With Republicans' poll numbers in the dumpster, liberals have come to interpret voter disgust with the GOP as a validation of their own old-school tax-and-spend mode of governance. Most of the Democrats' tax actions are disguised as hitting only the wealthiest few, who, as Obama puts it, "can afford to pay more." Democrats may well strike a populist chord with that theme, especially in a time of high economic anxieties, but the strategy is risky.

GOP pollster David Winston has been testing these propositions, and he finds that when "Democrats say tax the rich, most voters think their own taxes will go up." Winston's polling also shows the electorate thinks raising taxes when the economy is heading into a potential recession would be a nightmare. Evidence of the potential for a political backlash over higher taxes comes from Indianapolis, where just last month voters unexpectedly threw out a once-popular Democratic mayor in favor of a low-profile Republican with no money, no charisma, and no name recognition. Why? Voters were furious at a city-wide property tax hike last year.
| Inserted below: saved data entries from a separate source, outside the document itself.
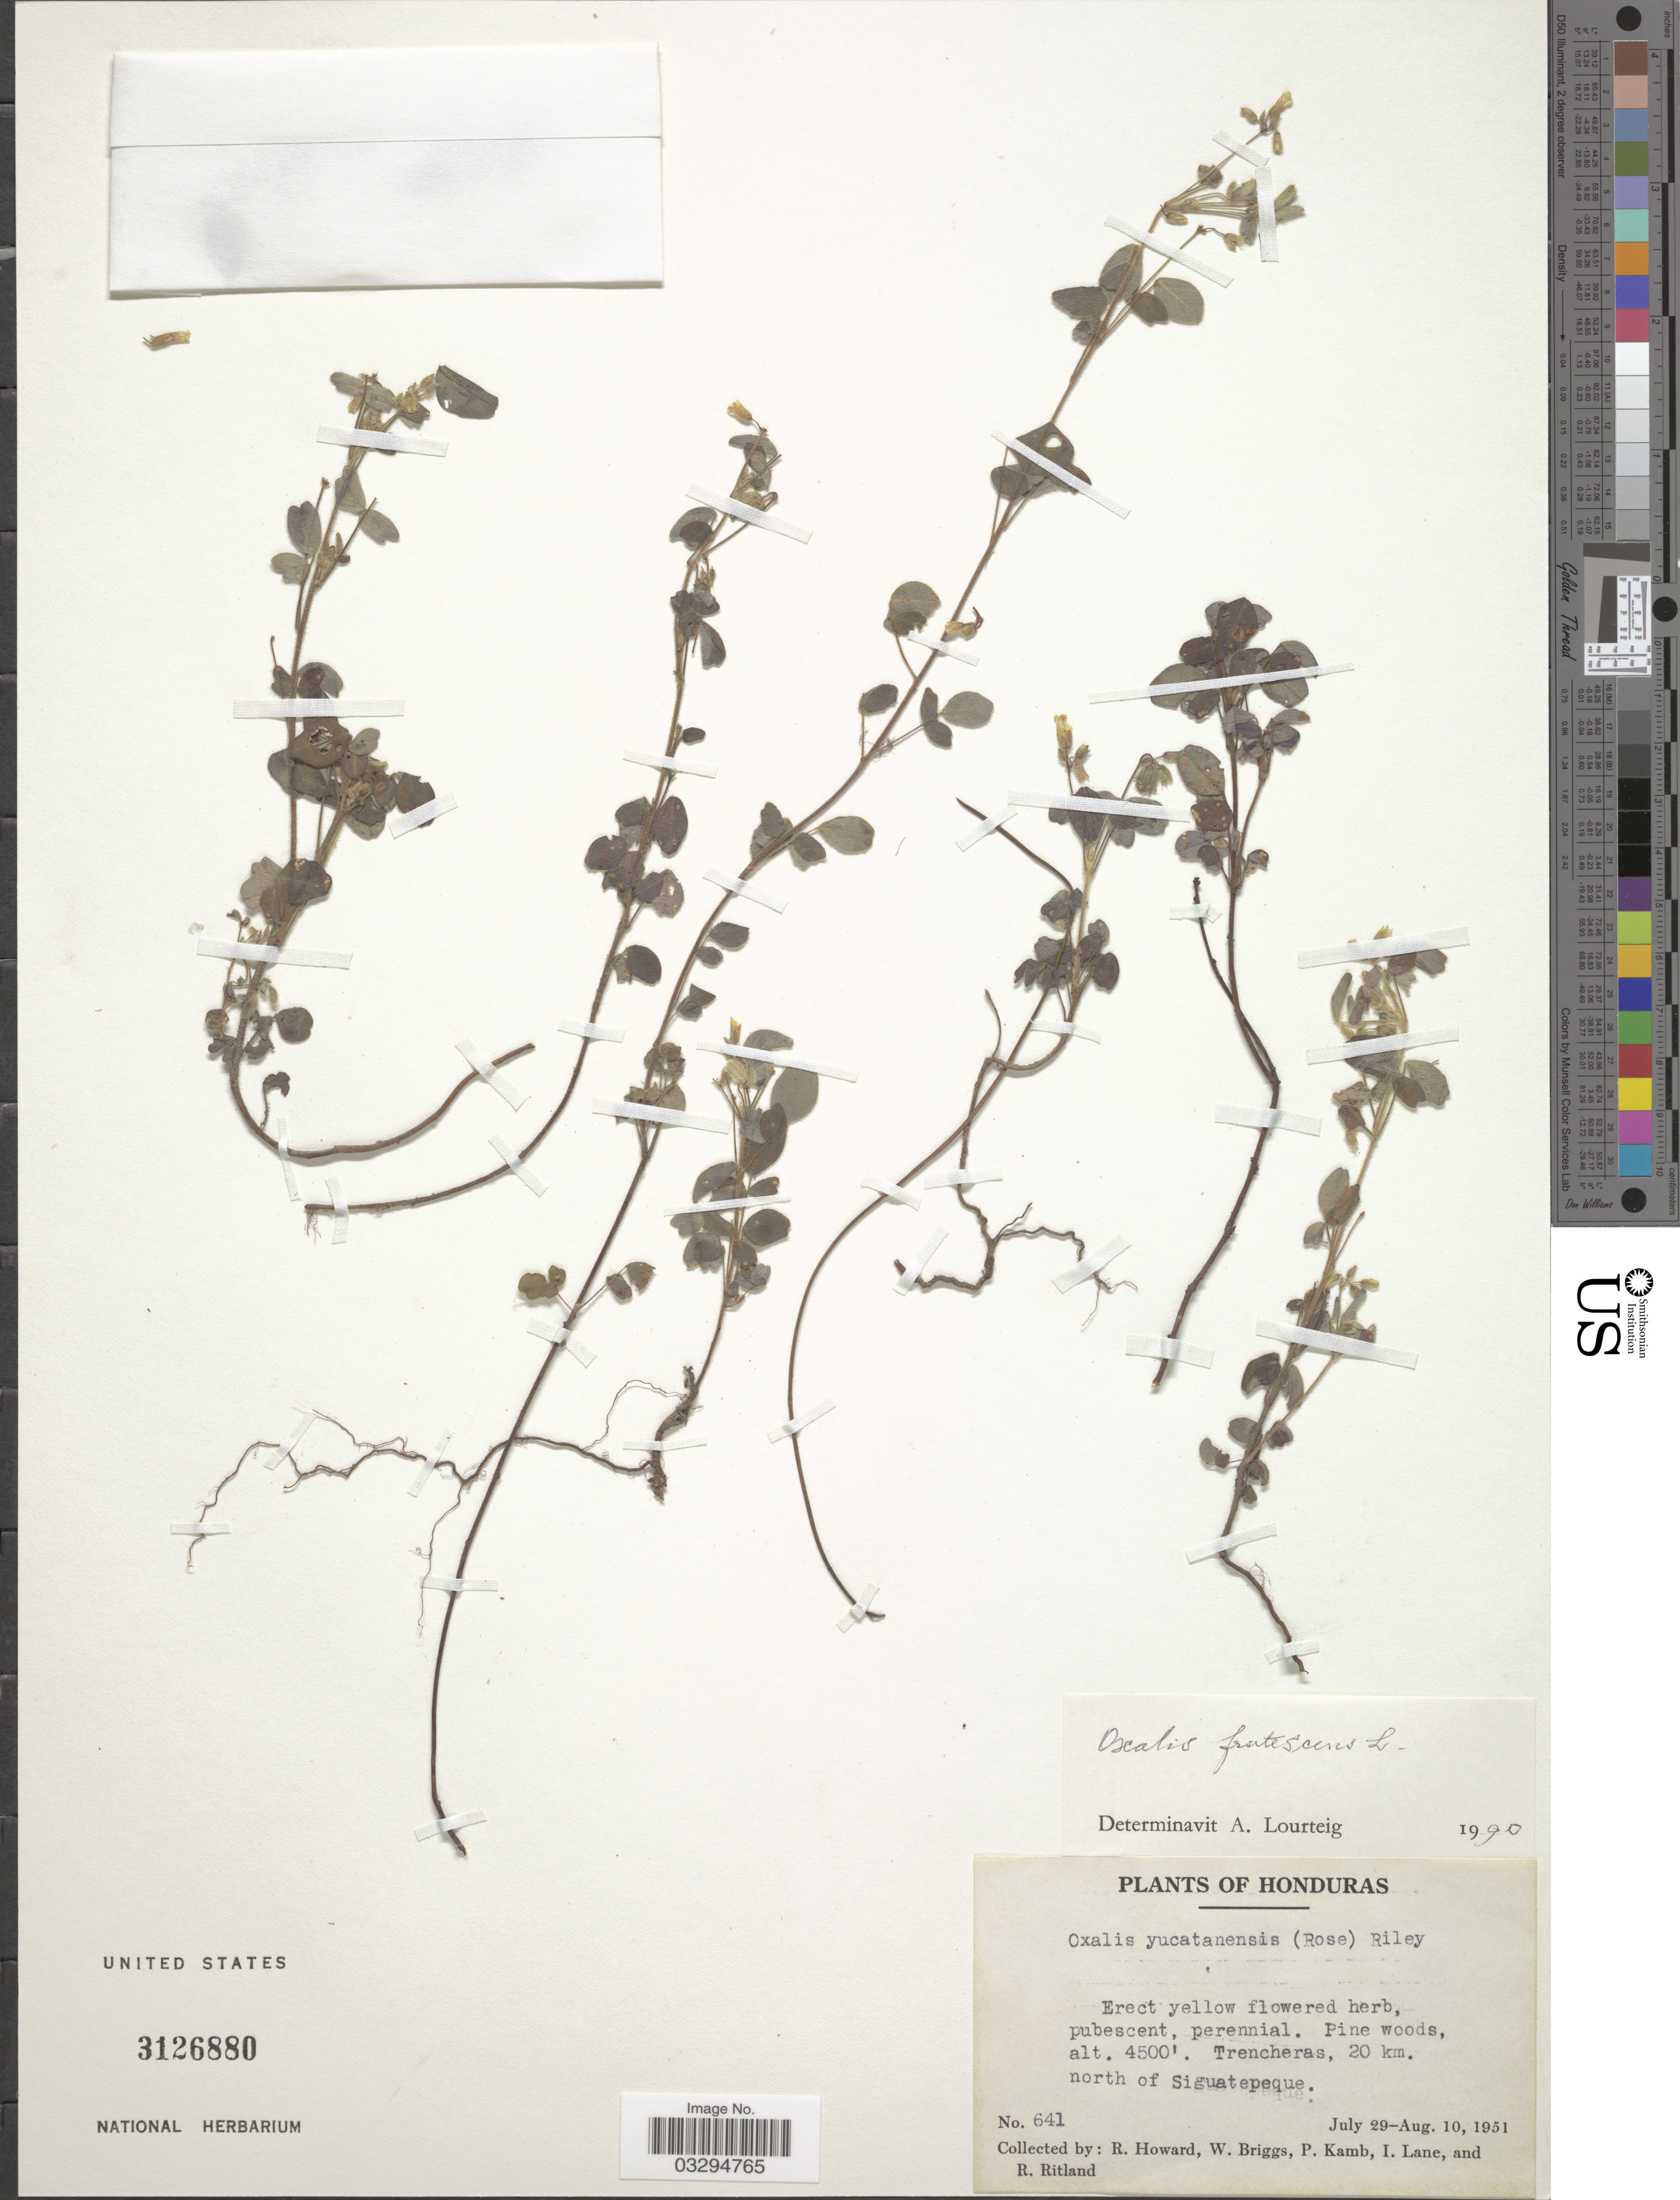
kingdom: Plantae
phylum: Tracheophyta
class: Magnoliopsida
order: Oxalidales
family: Oxalidaceae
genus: Oxalis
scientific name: Oxalis frutescens subsp. angustifolia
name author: (Kunth) Lourteig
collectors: R. Howard, W. Briggs, P. Kamb, I. Lane & R. Ritland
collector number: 641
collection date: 1951-07-29/1951-08-10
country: Honduras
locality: Trencheras, 20 km. north of Siguatepeque.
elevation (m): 1372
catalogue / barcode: US 3126880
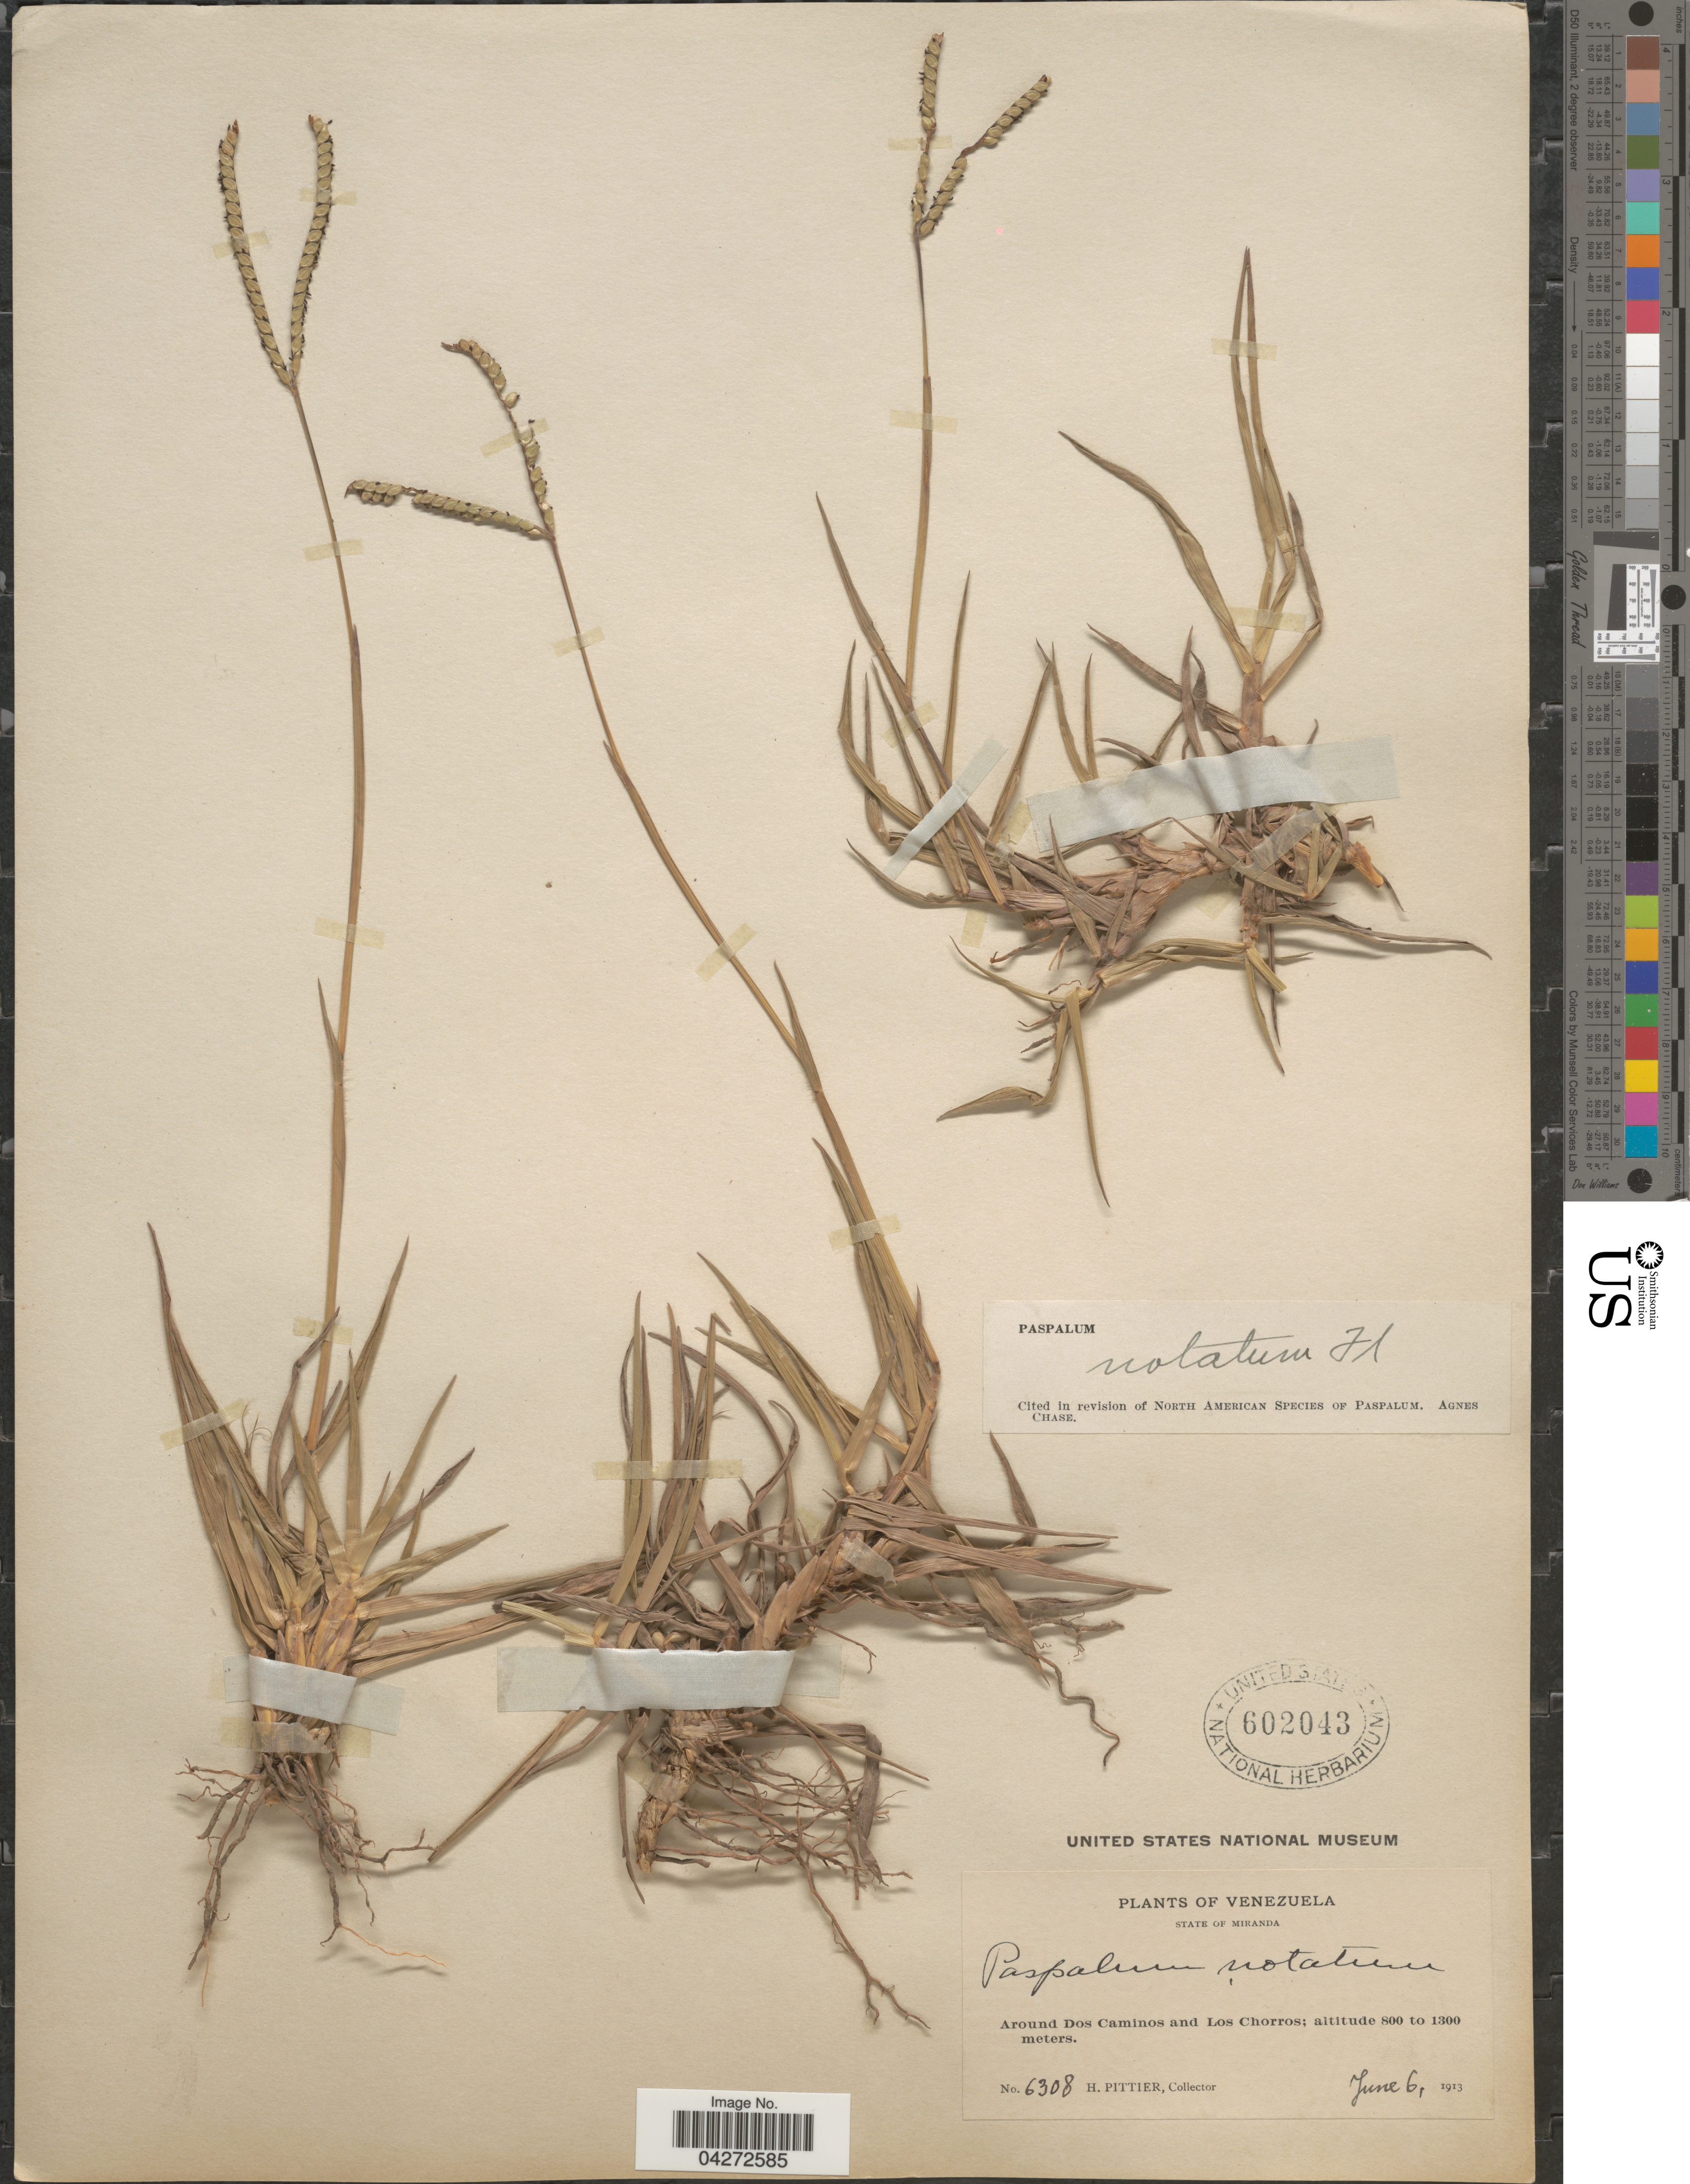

In a 1988 Saturday Night Live skit called "Dukakis after Dark," Lloyd Bentsen asks Dukakis, "You were going to raise taxes, weren't you?" Dukakis shiftily looks around to make sure no one is listening and whispers: "Through the roof." How times have changed! Now Democrats are exposing their tax giddiness enthusiastically and in the light of day. It may be the ailing GOP's best chance for a comeback next year. Republican congressman Mike Pence of Indiana refers to the Rangel tax hike as "the Democrats' gift that just keeps giving." Then he adds: "The liberals in that party just can't control themselves. They keep proposing one new tax after another."

He's right, and some Democrats are fuming privately that the party continues to adopt the Mondale strategy of pledging to raise taxes, which won Fritz exactly one state (plus the District of Columbia) in 1984. The 2008 presidential election will be much more competitive. But if Republicans eke out a victory, they may have to thank all those Democrats who became "unafraid" to raise taxes.

Stephen Moore is senior economics writer for the Wall Street Journal editorial page.


This article incorrectly attributed to Wisconsin governor Jim Doyle support for a universal health care plan paid for with a payroll tax surcharge. The plan was backed by the state's Senate Democrats but not by the governor.